Cards bought directly from charities usually donate around 60-70% of profits. But high street shops aren’t always so generous, so be aware and read the small print on packs of cards before buying them on your lunch break.
5. Take part in Christmas Jumper Day
On Friday 15 December, it’s officially Christmas Jumper Day. So why not revel in the festive spirit by opting to wear one while donating to charity?
Since 2012, Save The Children – a children’s charity – has been getting everyone and anyone to wear their tackiest jumper to help children across the UK. Whether in a group or on your own, all you have to do is sign up via their website and then after collecting in your donations (£1 per person) you can send it off to the charity to ensure children everywhere have a great Christmas.
6. Volunteer your time
From helping out a local soup kitchen to providing some much needed light relief, multiple charities would welcome help from you in person.
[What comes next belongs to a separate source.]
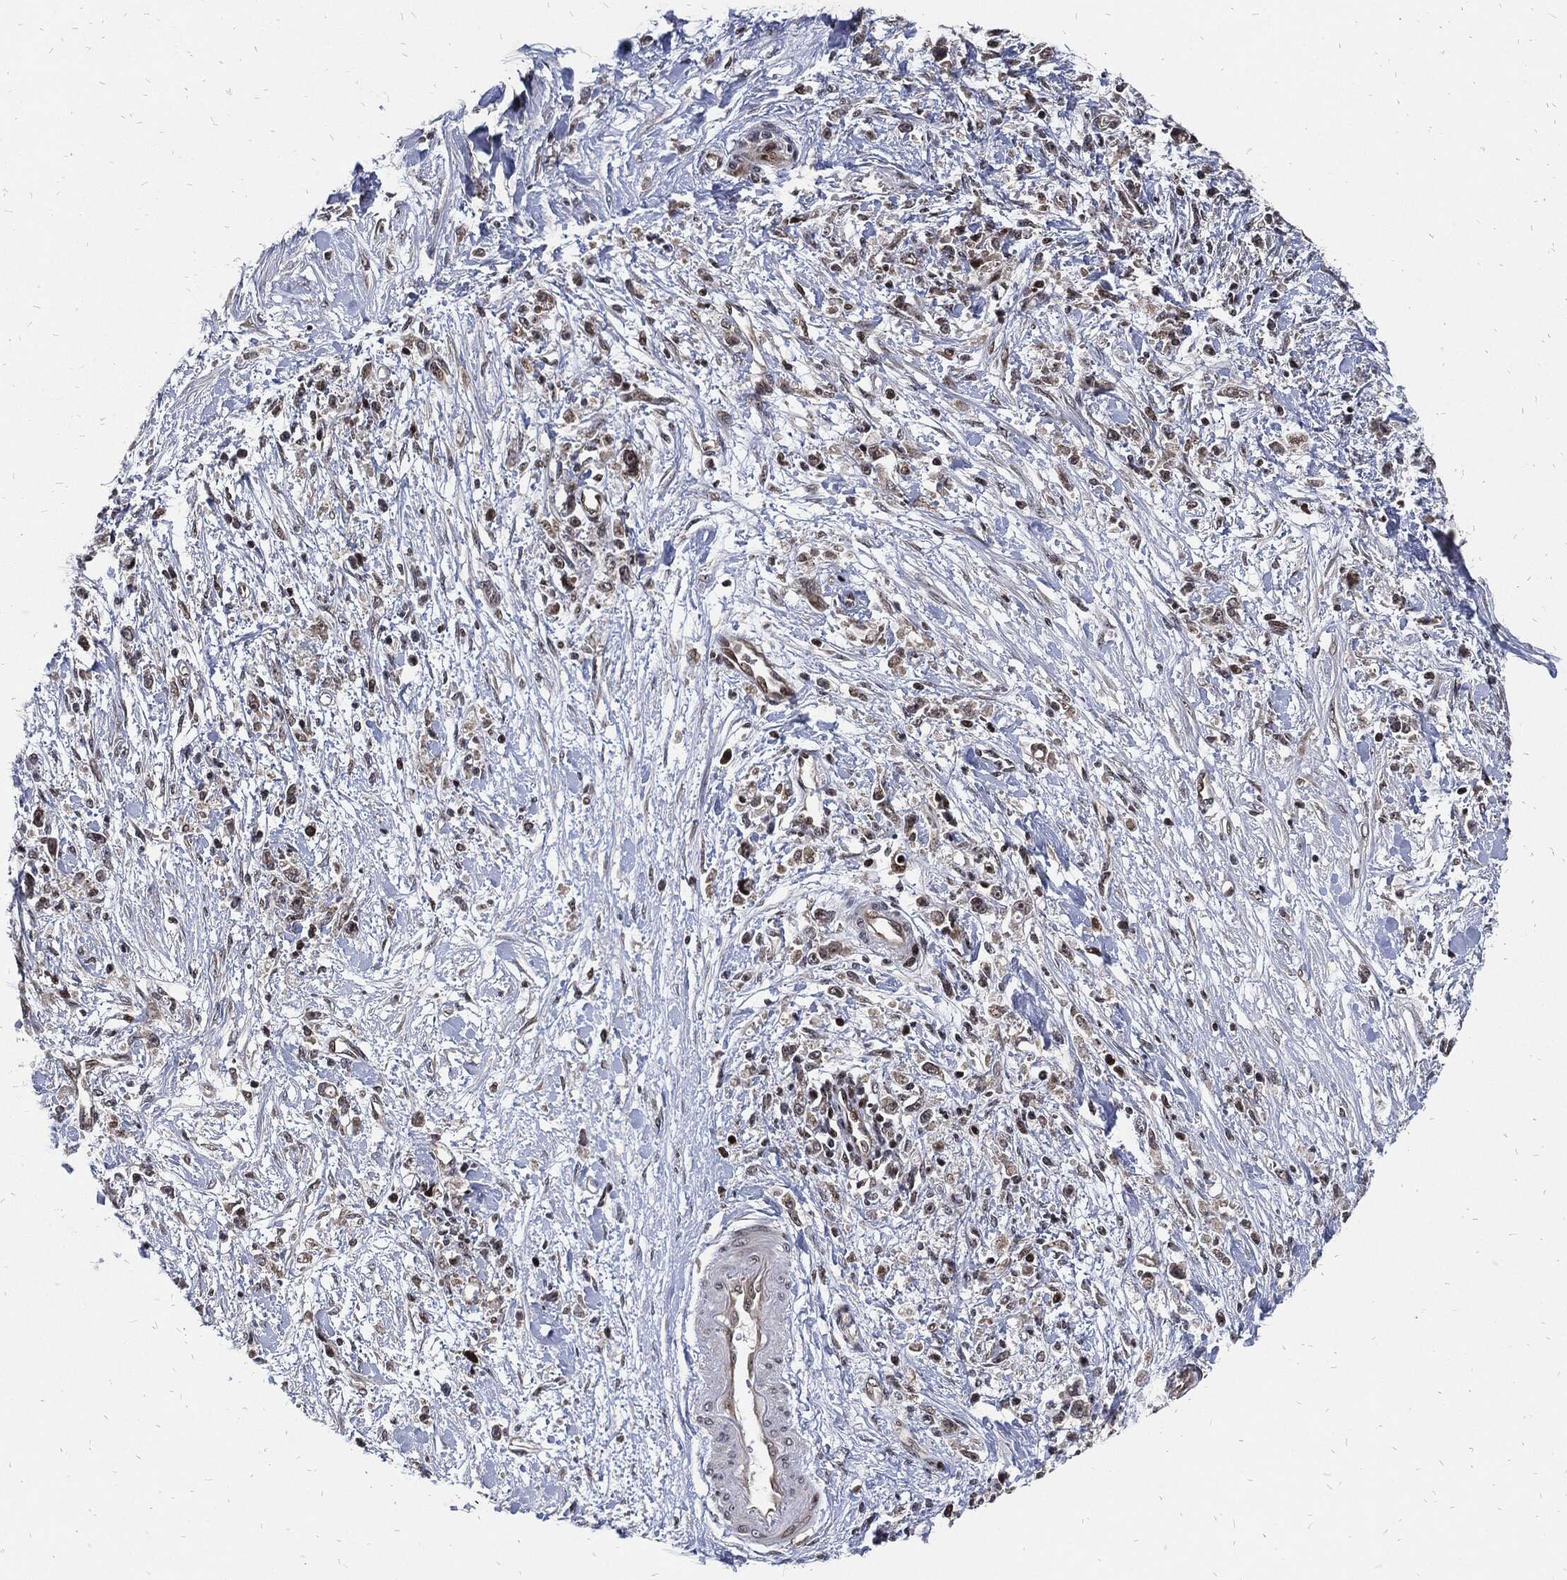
{"staining": {"intensity": "negative", "quantity": "none", "location": "none"}, "tissue": "stomach cancer", "cell_type": "Tumor cells", "image_type": "cancer", "snomed": [{"axis": "morphology", "description": "Adenocarcinoma, NOS"}, {"axis": "topography", "description": "Stomach"}], "caption": "Tumor cells are negative for brown protein staining in stomach cancer.", "gene": "ZNF775", "patient": {"sex": "female", "age": 59}}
If volunteering at a soup kitchen would suit you then you can find a local opportunity near you through Streets Kitchen. Or if you’re looking for more hands-on opportunities, such as sorting bedding, dishing out food or having a general chit-chat with people in need, then you can get in contact with Crisis. If you decide it’s for you then you’ll need to sign-up for a one-day training session first.
7. Donate to charity while you do your last-minute online shopping
If you’ve left Christmas shopping to the last-minute then why not be extra charitable and give someone a gift straight from charity? From Oxfam to Save The Children and Barnados, plenty of charities have an array of wonderful gift options that’ll suit many a person in your life.
You can also sign up to Give As You Live, an online fundraising platform, that allows you to shop at over 4,000 online stores while raising money for charity. Each shop pays a percentage of your total purchase price in commission, and 50% is then donated to charity.
Whatever you decide to do this winter, take a moment to think of others less fortunate than yourself.